Book Synopsis Feynman Motives by : Matilde Marcolli
Download or read book Feynman Motives written by Matilde Marcolli and published by World Scientific. This book was released on 2010 with total page 234 pages. Available in PDF, EPUB and Kindle. Book excerpt: This book presents recent and ongoing research work aimed at understanding the mysterious relation between the computations of Feynman integrals in perturbative quantum field theory and the theory of motives of algebraic varieties and their periods. The main question is whether residues of Feynman integrals always evaluate to periods of mixed Tate motives, as appears to be the case from extensive computations of Feynman integrals carried out by Broadhurst and Kreimer. Two different approaches to the subject are described. The first, a "bottom-up" approach, constructs explicit algebraic varieties and periods from Feynman graphs and parametric Feynman integrals. This approach grew out of work of Bloch–Esnault–Kreimer and suggests that, while the algebraic varieties associated to the Feynman graphs can be arbitrarily complicated as motives, the part that is involved in the Feynman integral computation might still be of the special mixed Tate kind.

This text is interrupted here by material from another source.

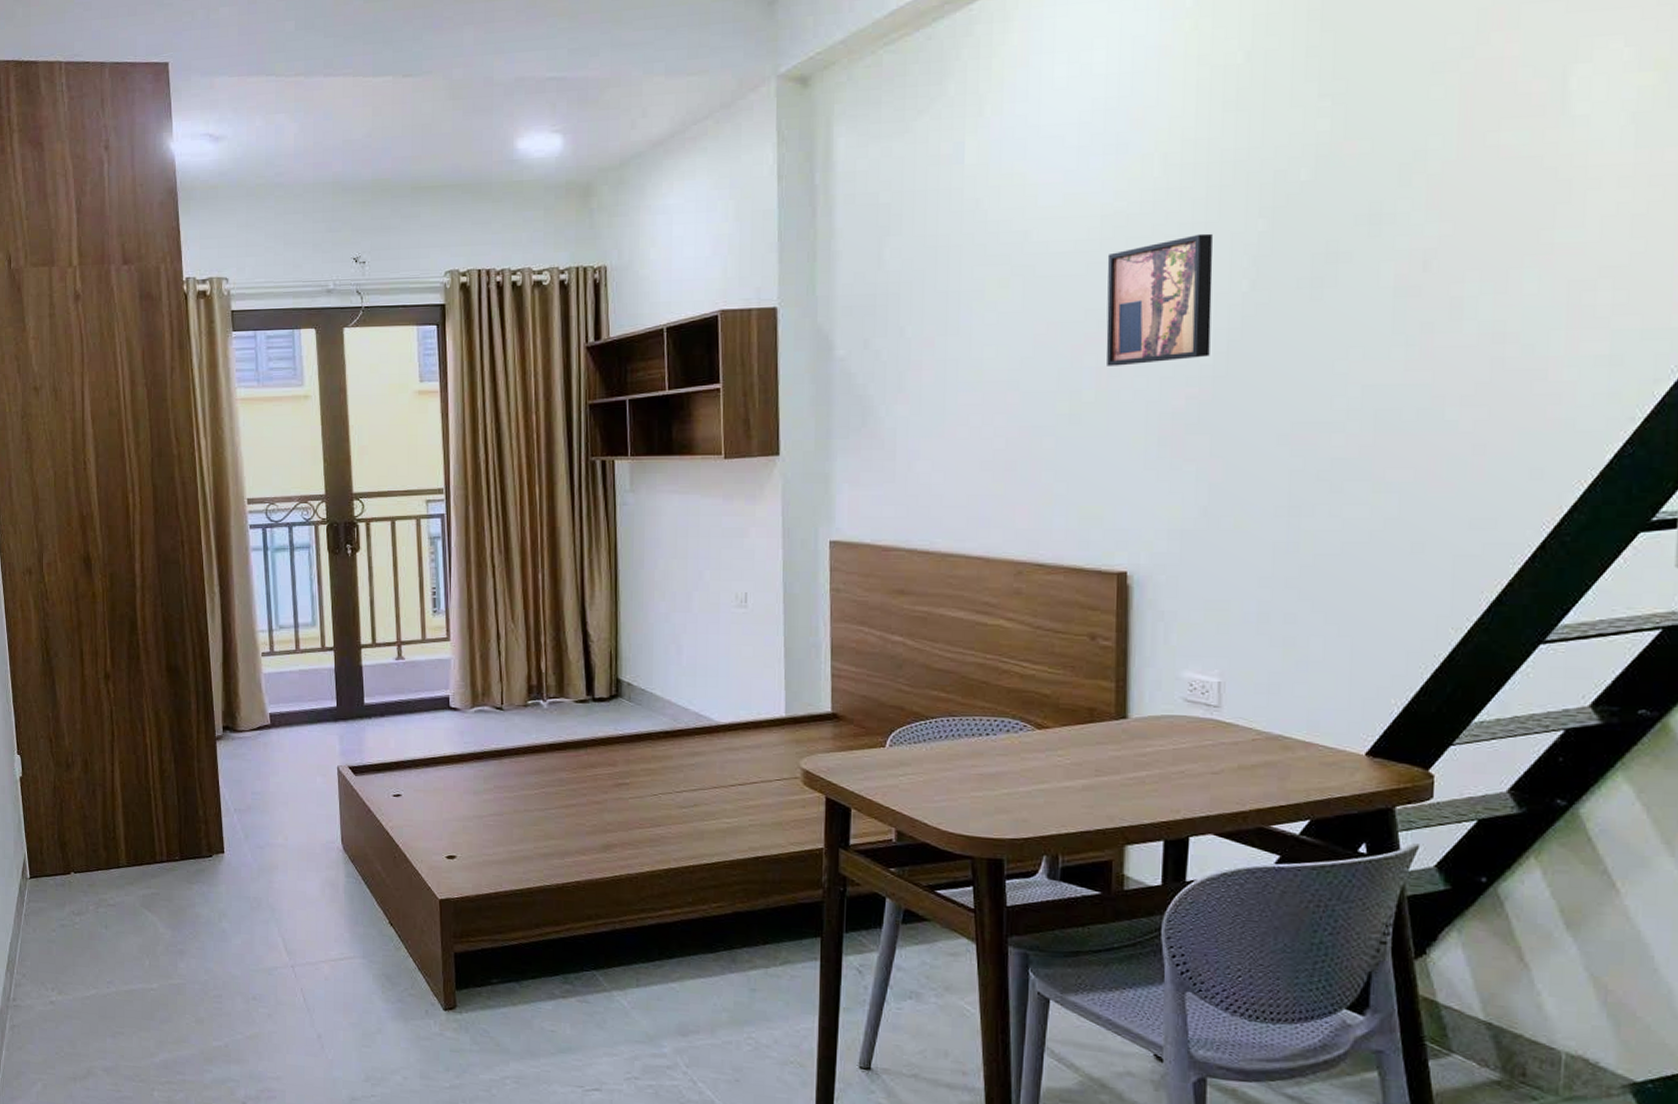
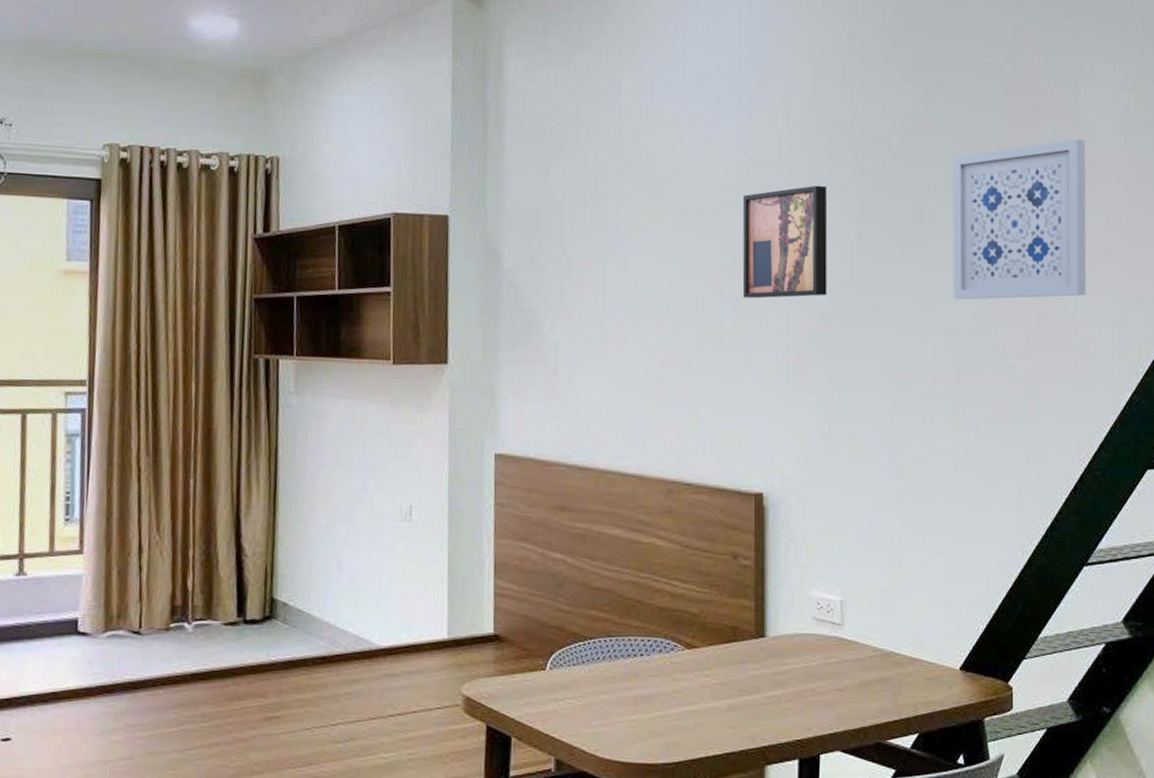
wall art: none [1375,140,1574,349] -> present [953,139,1087,300]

A second, "top-down" approach to the problem, developed in the work of Connes and the author, consists of comparing a Tannakian category constructed out of the data of renormalization with those formed by mixed Tate motives. The book draws connections between these two approaches and gives an overview of various ongoing directions of research in the field. The text is aimed at researchers in mathematical physics, high energy physics, number theory and algebraic geometry. Based on lecture notes for a graduate course given by the author at Caltech in the fall of 2008, it cal also be used by graduate students interested in working in this area.